Long list of quashed freedom movements
The country in the former Eastern Bloc was another place where hopes for democracy were crushed on orders from the Kremlin in what became known as the "Prague Spring." It was a similiar situation in Poland in the early 1980s when the independent Solidarnosc trade union movement, which was pushing for reforms, was suppressed with Soviet support. At the time, Christa Mientus-Schirmer was a young woman.
"It's always been the same pattern," Mientus-Schirmer says, whether it was the Soviet Union back then or Russia now — the Russians always seemed to be called upon to step in. Today, Putin claims to have been asked for military assistance by the breakaway regions of Luhansk and Donetsk in eastern Ukraine, which call themselves "people's republics."
"Ukraine needs our solidarity," says David Zühlke who joined the anti-war protest carrying a large European flag, together with his wife KayLynn Collins and their greyhound puppy draped in the Ukrainian national colors.

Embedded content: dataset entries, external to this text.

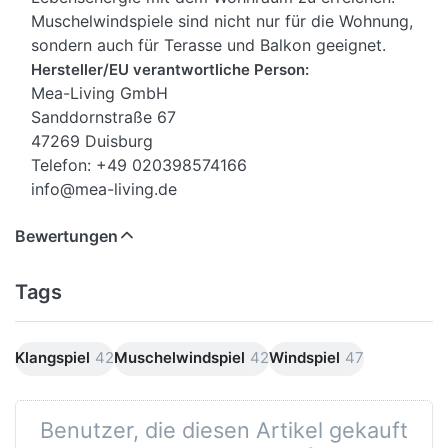
Muschelwindspiele sind nicht nur für die Wohnung,
sondern auch für Terasse und Balkon geeignet.
Hersteller/EU verantwortliche Person:
Mea-Living GmbH
Sanddornstraße 67
47269 Duisburg
Telefon: +49 020398574166
info@mea-living.de
Bewertungen
Tags
Klangspiel
42
Muschelwindspiel
42
Windspiel
47
Benutzer, die diesen Artikel gekauft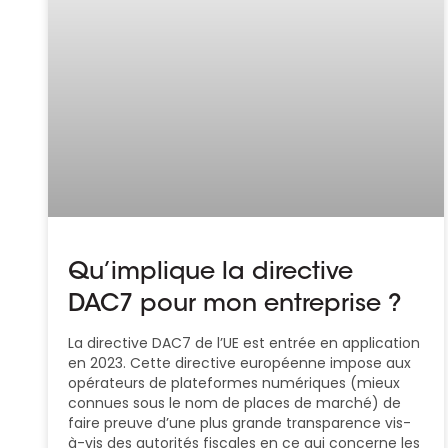
Qu’implique la directive
DAC7 pour mon entreprise ?
La directive DAC7 de l’UE est entrée en application
en 2023. Cette directive européenne impose aux
opérateurs de plateformes numériques (mieux
connues sous le nom de places de marché) de
faire preuve d’une plus grande transparence vis-
à-vis des autorités fiscales en ce qui concerne les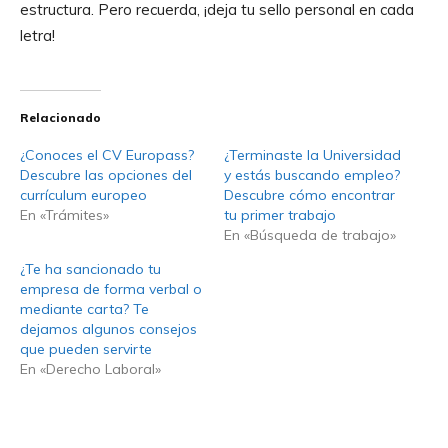
estructura. Pero recuerda, ¡deja tu sello personal en cada
letra!
Relacionado
¿Conoces el CV Europass?
¿Terminaste la Universidad
Descubre las opciones del
y estás buscando empleo?
currículum europeo
Descubre cómo encontrar
En «Trámites»
tu primer trabajo
En «Búsqueda de trabajo»
¿Te ha sancionado tu
empresa de forma verbal o
mediante carta? Te
dejamos algunos consejos
que pueden servirte
En «Derecho Laboral»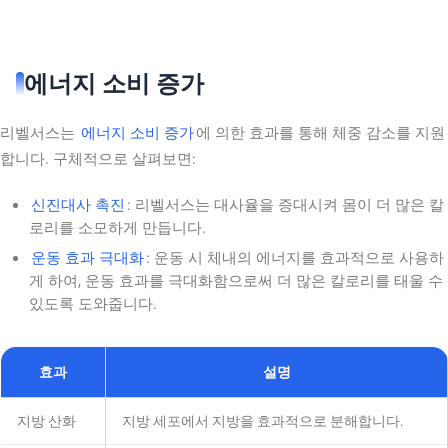
에너지 소비 증가
리벨서스는
에너지 소비 증가
에 의한 효과를 통해 체중 감소를 지원
합니다. 구체적으로 살펴보면:
신진대사 촉진
: 리벨서스는 대사율을 증대시켜 몸이 더 많은 칼
로리를 소모하게 만듭니다.
운동 효과 극대화
: 운동 시 체내의 에너지를 효과적으로 사용하
게 하여, 운동 효과를 극대화함으로써 더 많은 칼로리를 태울 수
있도록 도와줍니다.
효과
설명
지방 산화
지방 세포에서 지방을 효과적으로 분해합니다.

A placard made clear what the dog owners think about the Russian president: "I poop on Putin."
"We feel that freedom and democracy must be defended," Zühlke says, while his wife adds: "We are all human beings and all have the same human rights. Russia stands for trampling on those rights."
When Russia was still the largest republic in the Soviet Union, it fought against Nazi Germany alongside the US, Britain, France and many other countries. The giant Stalinist empire experienced in 1941 what happened to Ukraine in 2022: it was invaded by another country. In the end, in 1945, the Allies defeated Hitler's Third Reich and liberated Germany from Nazi dictatorship, which is commemorated by a Soviet War Memorial on Strasse des 17. Juni.
Yulia Felker and Bernd Völker stand by one of the two Soviet tanks that flank the memorial, holding small white pieces of paper above their heads that read "It's your war, Putin, not of the Russian people." Völker is from Berlin, his wife of 16 years is from St. Petersburg — the site they chose for their protest is no coincidence.
'Ashamed of being Russian'
"On February 24, I was ashamed of being Russian for the first time in my life," Felker says, adding that she's relieved that the pressure on Putin has increased because Western countries have united against the Russian president and Germany is even supplying weapons to Ukraine. "I hope that there will also be a lot of pushback from within Russia — politically and economically," she adds.
Felker has family in Russia and friends in Ukraine. She says all of them are opposed to the invasion and the violation of international law. She's optimistic that it's a widespread sentiment. "I think that a majority of the Russian population understand that this is a war."
A minute of silence
The Berlin rally was marked by several speeches. The chairwoman of the Council of the Evangelical Church in Germany (EKD), Annette Kurschus, urged people not to fall for hate-mongering and polarization: "We refuse to be sucked into a spiral of hate and violence. We will not give the war-mongering ruling clique in Russia the gift of hating their people," she said. "We will not play the game of making enemies."
Large loudspeakers were set up everywhere so people could hear the speakers and the music. For one minute, however, the program called for a minute of silence. And there was complete silence, a silence that symbolized the hopes of all the people at the rally in Berlin and in faraway Ukraine — hope that the guns in this war will soon fall silent and that there will be peace again.
This article was originally written in German.